ECLI:NL:RBDHA:2021:15778

Rechtbank Den Haag

Datum uitspraak
19 mei 2021
Publicatiedatum
24 februari 2022
Zaaknummer
NL21.4405
Instantie
Rechtbank Den Haag
Type
Uitspraak
Rechtsgebied
Bestuursrecht; Vreemdelingenrecht
Procedures
  • Voorlopige voorziening
Vindplaatsen
  • Rechtspraak.nl
AI samenvatting door LexboostAutomatisch gegenereerd

Afwijzing verzoek voorlopige voorziening asielaanvraag

In deze zaak heeft de voorzieningenrechter van de Rechtbank Den Haag op 19 mei 2021 uitspraak gedaan in een verzoek om een voorlopige voorziening in het kader van een asielaanvraag. Verzoeker, een man van Afghaanse nationaliteit, had een aanvraag ingediend voor een verblijfsvergunning asiel voor bepaalde tijd, welke door de Staatssecretaris van Justitie en Veiligheid was afgewezen als kennelijk ongegrond. Verzoeker heeft hiertegen beroep ingesteld en verzocht om een voorlopige voorziening. De zitting vond plaats op 3 mei 2021, waar verzoeker werd bijgestaan door zijn gemachtigde, mr. J. Sinnema, en een tolk, D. Hosseini. De Staatssecretaris werd vertegenwoordigd door zijn gemachtigde, J. Post.

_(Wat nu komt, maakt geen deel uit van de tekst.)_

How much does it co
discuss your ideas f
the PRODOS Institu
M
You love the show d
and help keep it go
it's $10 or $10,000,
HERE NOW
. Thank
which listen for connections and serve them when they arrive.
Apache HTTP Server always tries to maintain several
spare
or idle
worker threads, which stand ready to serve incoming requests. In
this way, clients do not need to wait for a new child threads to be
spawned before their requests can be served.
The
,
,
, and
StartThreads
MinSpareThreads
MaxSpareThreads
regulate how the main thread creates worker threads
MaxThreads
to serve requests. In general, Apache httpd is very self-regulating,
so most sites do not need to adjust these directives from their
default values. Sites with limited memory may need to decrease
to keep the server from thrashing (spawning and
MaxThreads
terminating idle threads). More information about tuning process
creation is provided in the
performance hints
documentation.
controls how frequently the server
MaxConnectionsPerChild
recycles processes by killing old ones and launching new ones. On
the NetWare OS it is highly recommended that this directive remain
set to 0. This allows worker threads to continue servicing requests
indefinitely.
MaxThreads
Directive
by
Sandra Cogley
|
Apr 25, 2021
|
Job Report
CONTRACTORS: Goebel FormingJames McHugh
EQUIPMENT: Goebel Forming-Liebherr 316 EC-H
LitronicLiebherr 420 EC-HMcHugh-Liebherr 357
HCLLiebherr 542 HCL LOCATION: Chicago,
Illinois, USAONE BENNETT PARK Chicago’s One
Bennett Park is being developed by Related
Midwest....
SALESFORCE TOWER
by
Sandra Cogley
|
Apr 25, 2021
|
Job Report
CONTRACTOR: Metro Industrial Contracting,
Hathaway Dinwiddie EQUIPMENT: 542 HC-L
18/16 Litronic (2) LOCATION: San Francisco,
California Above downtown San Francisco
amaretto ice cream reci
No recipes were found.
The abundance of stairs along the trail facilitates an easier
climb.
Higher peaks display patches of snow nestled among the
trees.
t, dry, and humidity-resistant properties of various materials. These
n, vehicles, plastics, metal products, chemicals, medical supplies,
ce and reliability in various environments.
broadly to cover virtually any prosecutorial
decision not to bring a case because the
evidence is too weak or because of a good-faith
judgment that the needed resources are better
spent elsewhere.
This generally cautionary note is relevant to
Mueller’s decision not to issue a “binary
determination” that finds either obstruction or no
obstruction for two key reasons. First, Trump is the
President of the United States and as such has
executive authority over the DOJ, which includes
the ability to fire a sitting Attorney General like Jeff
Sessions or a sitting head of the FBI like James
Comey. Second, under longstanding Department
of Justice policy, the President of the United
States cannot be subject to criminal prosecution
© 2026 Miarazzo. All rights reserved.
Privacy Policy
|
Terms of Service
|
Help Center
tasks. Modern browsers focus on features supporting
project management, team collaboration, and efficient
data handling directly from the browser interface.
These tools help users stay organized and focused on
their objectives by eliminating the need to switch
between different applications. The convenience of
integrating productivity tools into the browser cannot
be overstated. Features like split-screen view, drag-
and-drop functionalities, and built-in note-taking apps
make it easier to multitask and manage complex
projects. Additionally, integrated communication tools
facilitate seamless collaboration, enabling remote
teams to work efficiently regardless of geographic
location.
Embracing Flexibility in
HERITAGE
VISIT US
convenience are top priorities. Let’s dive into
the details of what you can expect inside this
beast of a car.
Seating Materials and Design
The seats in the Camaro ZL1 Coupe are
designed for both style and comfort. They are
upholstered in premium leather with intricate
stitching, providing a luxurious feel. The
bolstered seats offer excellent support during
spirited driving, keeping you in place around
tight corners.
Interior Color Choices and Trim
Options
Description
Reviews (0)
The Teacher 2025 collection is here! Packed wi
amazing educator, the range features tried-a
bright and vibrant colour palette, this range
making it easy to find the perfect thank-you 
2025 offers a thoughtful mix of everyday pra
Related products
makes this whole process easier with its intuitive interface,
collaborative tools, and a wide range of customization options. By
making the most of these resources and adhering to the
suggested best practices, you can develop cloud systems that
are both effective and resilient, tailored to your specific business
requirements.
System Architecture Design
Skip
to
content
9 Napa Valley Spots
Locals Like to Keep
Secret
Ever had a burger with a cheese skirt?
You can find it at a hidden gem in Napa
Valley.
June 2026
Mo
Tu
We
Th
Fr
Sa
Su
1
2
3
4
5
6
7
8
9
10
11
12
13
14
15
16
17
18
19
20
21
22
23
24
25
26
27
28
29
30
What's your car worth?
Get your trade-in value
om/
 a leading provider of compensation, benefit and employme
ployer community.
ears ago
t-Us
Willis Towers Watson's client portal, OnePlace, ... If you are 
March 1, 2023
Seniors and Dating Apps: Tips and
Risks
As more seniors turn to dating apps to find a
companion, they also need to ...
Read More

De voorzieningenrechter overwoog dat er op dezelfde dag ook uitspraak was gedaan in de aan deze zaak gerelateerde zaak NL21.4404, waardoor de noodzaak voor een voorlopige voorziening niet meer aanwezig was. Om deze reden werd het verzoek om voorlopige voorziening afgewezen. Tevens werd er geen aanleiding gezien voor een proceskostenveroordeling. De uitspraak werd gedaan door mr. R.J.A. Schaaf, in aanwezigheid van griffier mr. P. Bruins, en is bekendgemaakt op 19 mei 2021. Tegen deze uitspraak staat geen hoger beroep of verzet open.

Uitspraak

RECHTBANK DEN HAAG

Zittingsplaats Utrecht Bestuursrecht zaaknummer: NL21.4405
uitspraak van de voorzieningenrechter in de zaak tussen

[verzoeker] , verzoeker V-nummer: [V-nummer]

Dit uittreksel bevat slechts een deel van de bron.